Exercise materials:
☆ ☆ ☆ ☆ ☆ ☆ ☆

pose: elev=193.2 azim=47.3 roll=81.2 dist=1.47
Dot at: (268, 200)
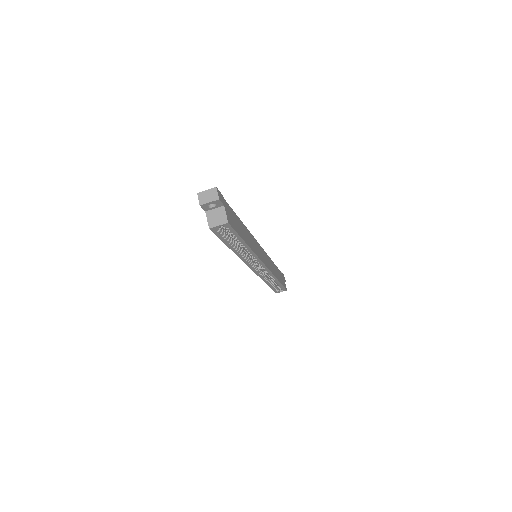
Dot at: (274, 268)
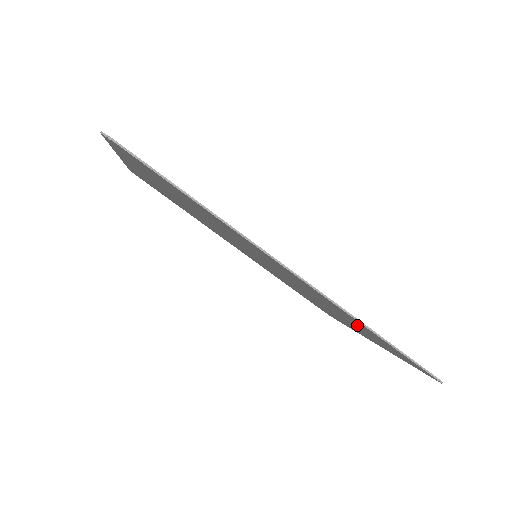
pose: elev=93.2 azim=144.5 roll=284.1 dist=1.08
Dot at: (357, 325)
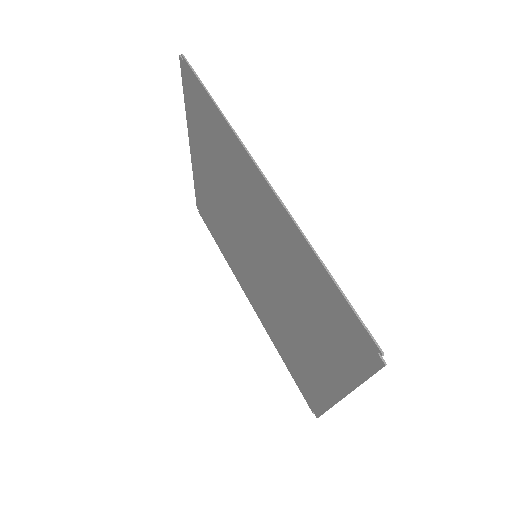
Dot at: (316, 299)
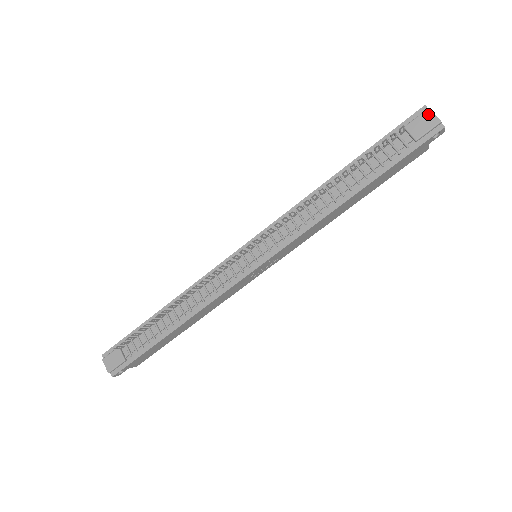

☆ ☆ ☆ ☆ ☆ ☆ ☆

Written problem:
Rescale the entries above by rewriting every line of both of them, including the pose lines and the first dot lines. Multiply only the dot coordinates given as answers by 1.9, round them to whole numbers with halves rounded up, and leave out the pictures.

Response to the exercise:
pose: elev=193.2 azim=47.3 roll=81.2 dist=1.47
Dot at: (268, 200)
Dot at: (521, 509)
pose: elev=93.2 azim=144.5 roll=284.1 dist=1.08
Dot at: (357, 325)
Dot at: (600, 568)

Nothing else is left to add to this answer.